5% chance of infection, < 1% chance of hospital, 0.3%
by btd (2020-05-16 12:07:24)
Edited on 2020-05-16 12:12:25

In reply to: If little risk, why insist on a waiver of liability? *  posted by TerryD


chance of death -- and that's with the high risk pool of people. For people under the age of 25, the death rate is below 0.1%. So, you have a 99.9% chance of not dying if you are a student at ND, even if you do get it. Better yet, you don't go home to the older people when you live at a college.

So, why force people to sign a waiver? Because 0.1% * 10,000 = 10. Those 10 will attempt to collect money.

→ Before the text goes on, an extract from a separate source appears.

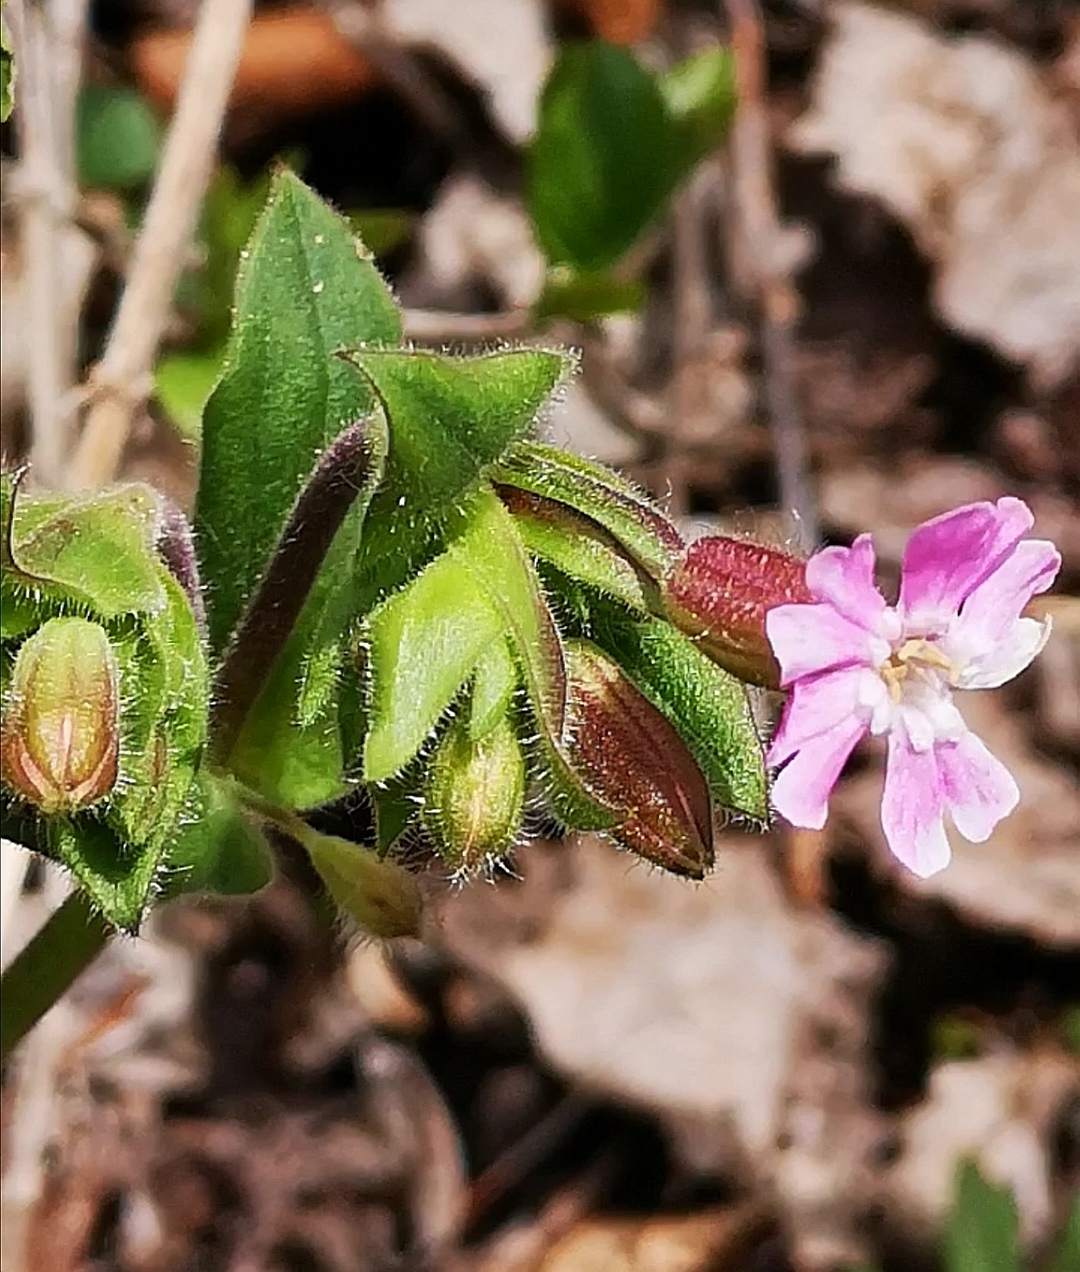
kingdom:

The waivers let the other 9,990 continue living their lives versus making all 10k suffer to protect the 10.

EDIT: Approximately 4 students die every year at ND. My brother was one of them in 1984, class of 1986. 6 died in his class. Point being, 10 is a sad number, but it's not radically out of range from what happens under the absolute normal use case.

Also -- above is with standard mitigation and ignores the fact that the death rate drops as treatments continue to evolve and a vaccine with partial affect will exist starting spring semester. Flu vaccines are only about 64% effective -- and 55k people die per year in the US -- so people should mentally adjust to accept this the same as flu even when a vaccine exists.